Profoundly bewildered, aging and weak (he was then 72), miserable about the war (he regretted that he had not died in 1913), James answered this last attack with dignity. Denying that he was a public menace, he said he did not, as far as he knew, have any following at all. “I live,” he said, “live intensely and am fed by life, and my value, whatever it be, is in my own kind of expression of that.”
But he was beaten, and he knew it. He lived briefly with the tragic fear that, just as prewar Europe had been building up only for war, he had been working in a fool’s paradise, creating books that no one could enjoy. He renounced his American citizenship, became a British subject, died soon after.
Slow Stories. Last week readers could get in a handy package some fine examples of Henry James’s genius.* The Great Short Novels of Henry James runs to 799 pages, includes ten stories, plus Philip Rahv’s succinct biographical note and appraisal of James. The best introduction to James yet produced, it contains the bright Daisy Miller that gave a generation of American girls a sense of their own vivacity, and the horror story The Turn of the Screw, “the most terrifying story in the language.”

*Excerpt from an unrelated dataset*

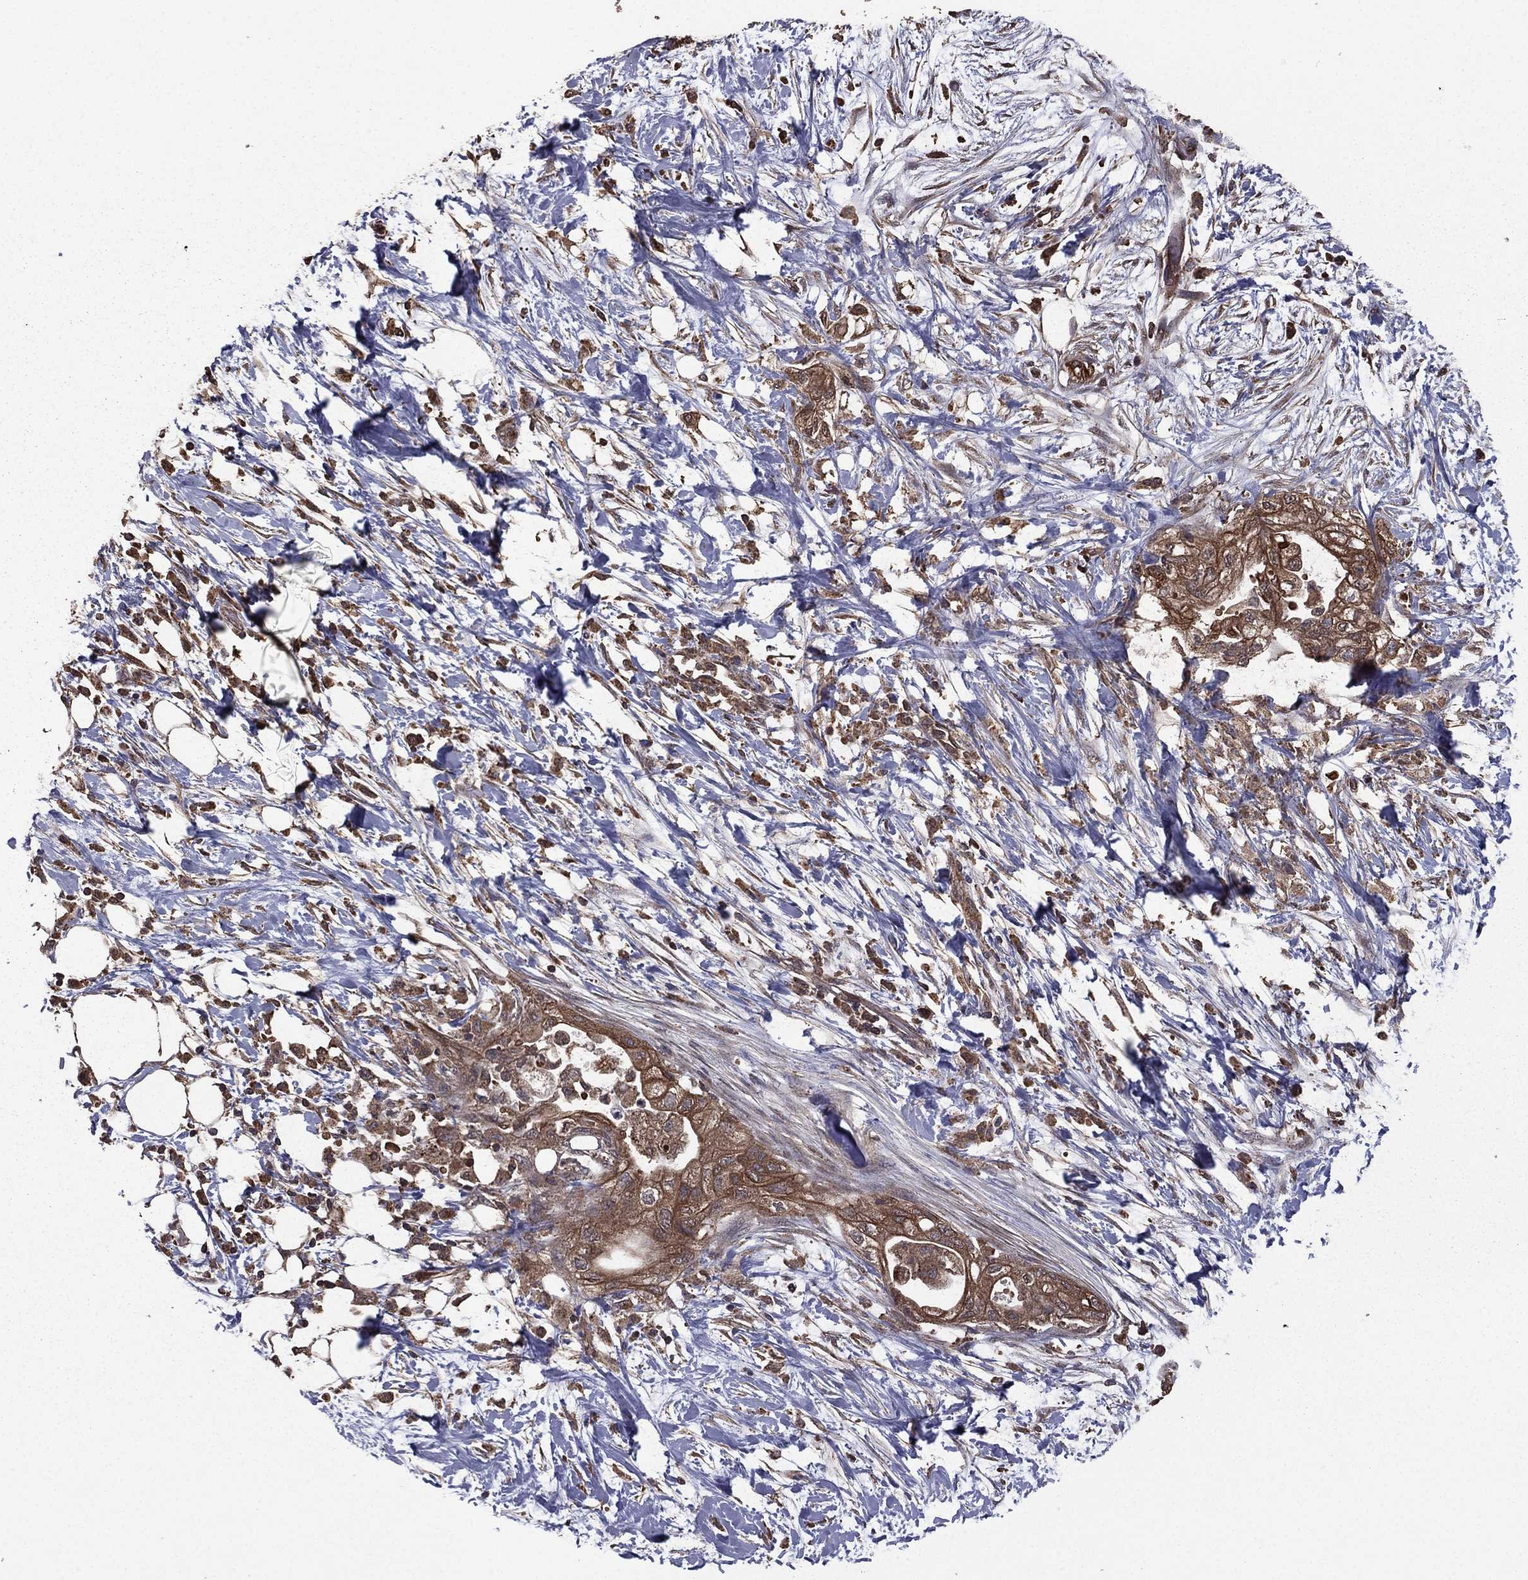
{"staining": {"intensity": "moderate", "quantity": "25%-75%", "location": "cytoplasmic/membranous"}, "tissue": "pancreatic cancer", "cell_type": "Tumor cells", "image_type": "cancer", "snomed": [{"axis": "morphology", "description": "Normal tissue, NOS"}, {"axis": "morphology", "description": "Adenocarcinoma, NOS"}, {"axis": "topography", "description": "Pancreas"}, {"axis": "topography", "description": "Duodenum"}], "caption": "Immunohistochemical staining of adenocarcinoma (pancreatic) demonstrates medium levels of moderate cytoplasmic/membranous protein positivity in about 25%-75% of tumor cells.", "gene": "BIRC6", "patient": {"sex": "female", "age": 60}}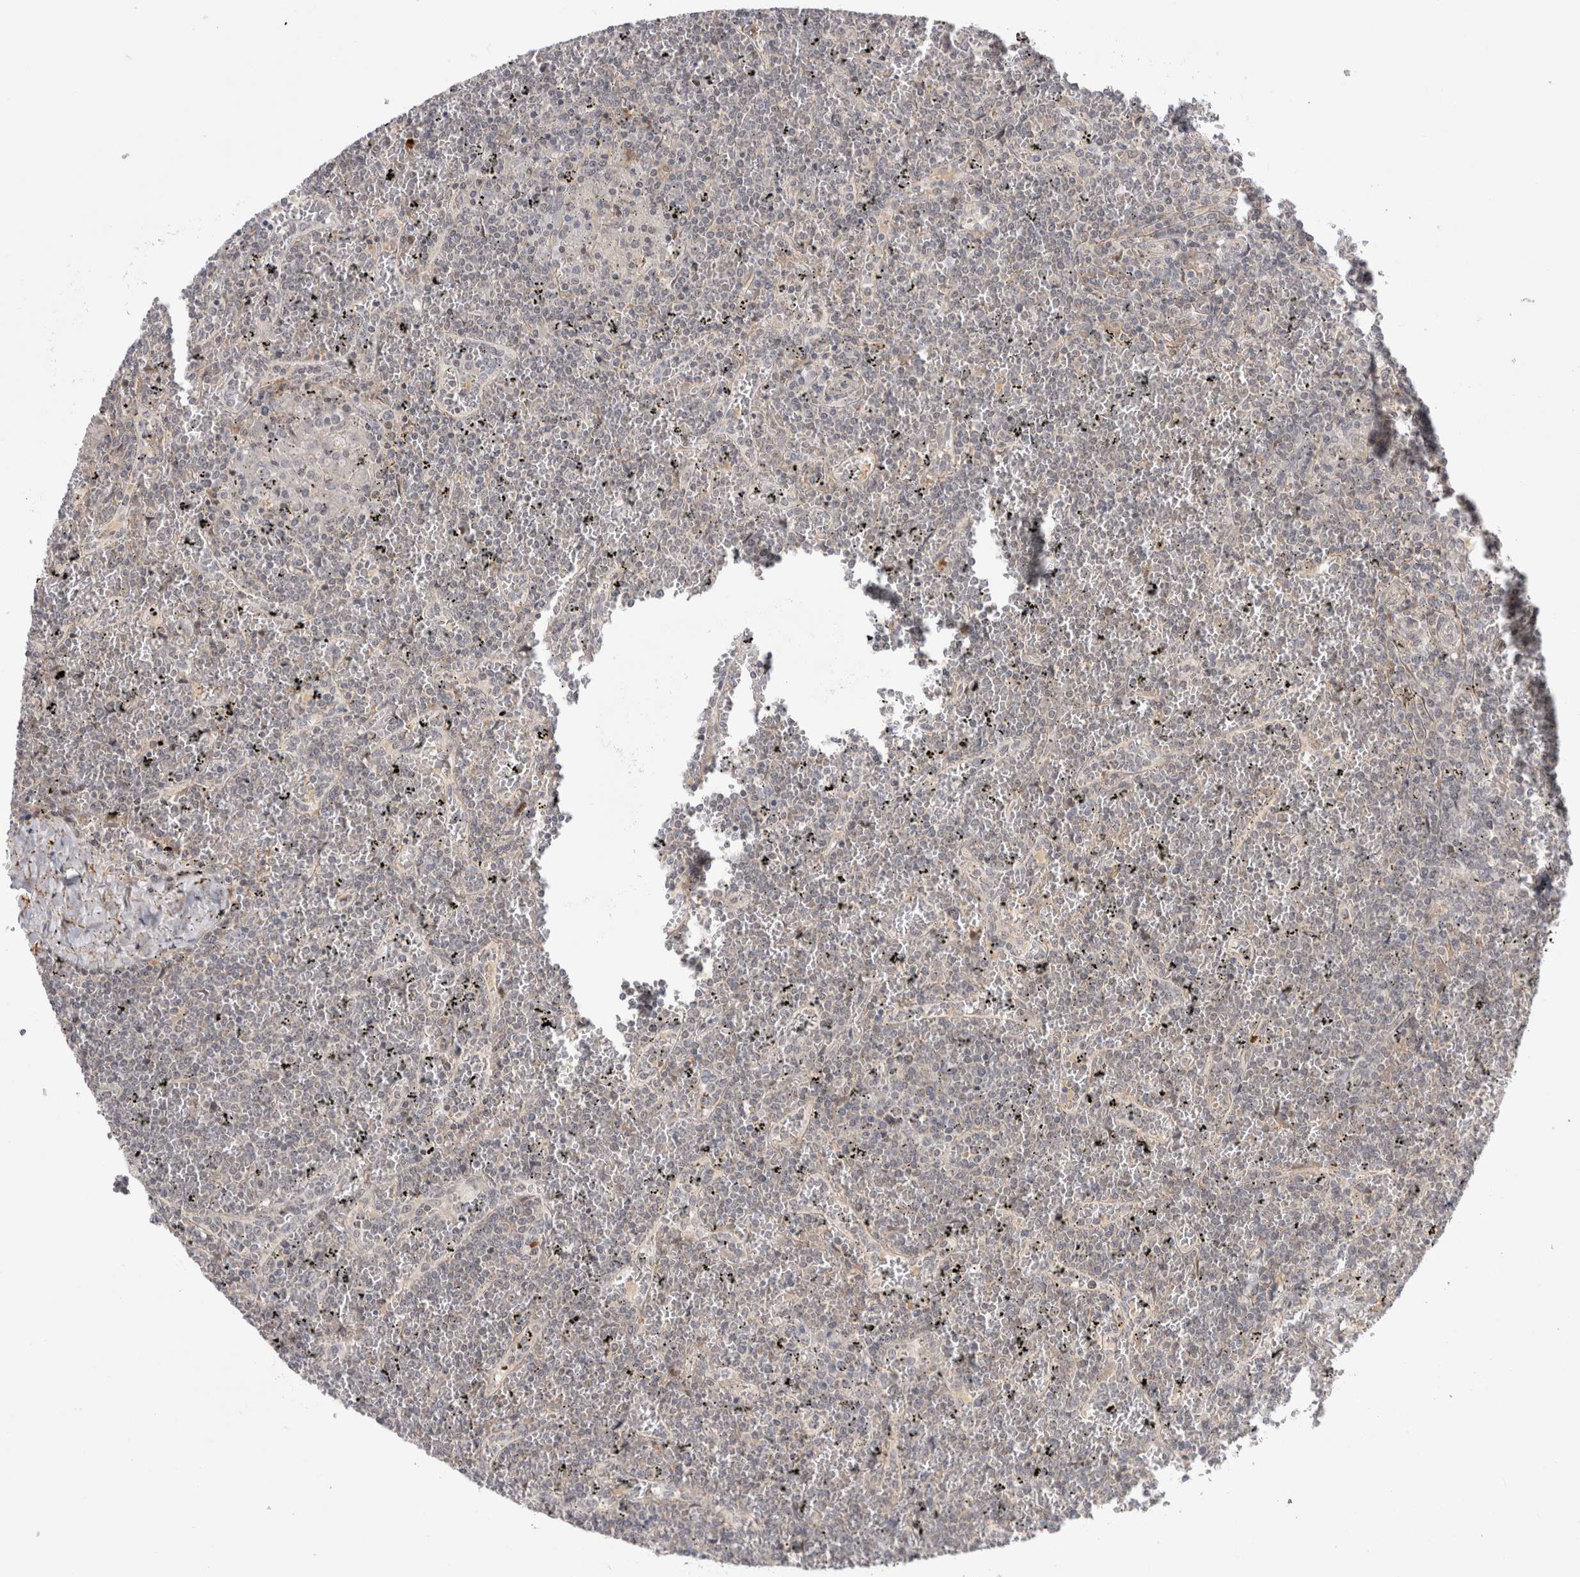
{"staining": {"intensity": "negative", "quantity": "none", "location": "none"}, "tissue": "lymphoma", "cell_type": "Tumor cells", "image_type": "cancer", "snomed": [{"axis": "morphology", "description": "Malignant lymphoma, non-Hodgkin's type, Low grade"}, {"axis": "topography", "description": "Spleen"}], "caption": "Malignant lymphoma, non-Hodgkin's type (low-grade) was stained to show a protein in brown. There is no significant staining in tumor cells.", "gene": "ZNF318", "patient": {"sex": "female", "age": 19}}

Typical of James’s humor and his appreciation of international dilemmas is The Siege of London, in which the audacious, much-divorced American Mrs. Headway, well-known in San Diego and snubbed by New York, crashes London society, marries a baronet much younger than herself, frustrates her dowager mother-in-law, becomes an enormous success.
James’s stories are meant for slow reading. A little of them goes a long way. Condensed, mellow, with their felicitous phrases and generous perceptions woven unobtrusively into the slow, deliberate prose, they have a flavor that no other fiction possesses.
*Also newly published are two books by and about James. Stories of Writers and Artists (New Directions, $3.50) contains eleven of James’s short stories, with an informative essay (including a discussion of Wells and James) by Professor F. O. Matthiessen. Henry James: The Major Phase (Oxford, $2.50), is Professor Matthiessen’s careful, full-length analysis of four of James’s novels, with a fund of new biographical findings worked into the text. Balanced and penetrating, a postgraduate study rather than an introduction, The Major Phase stamps Professor Matthiessen as the ablest contemporary critic of James.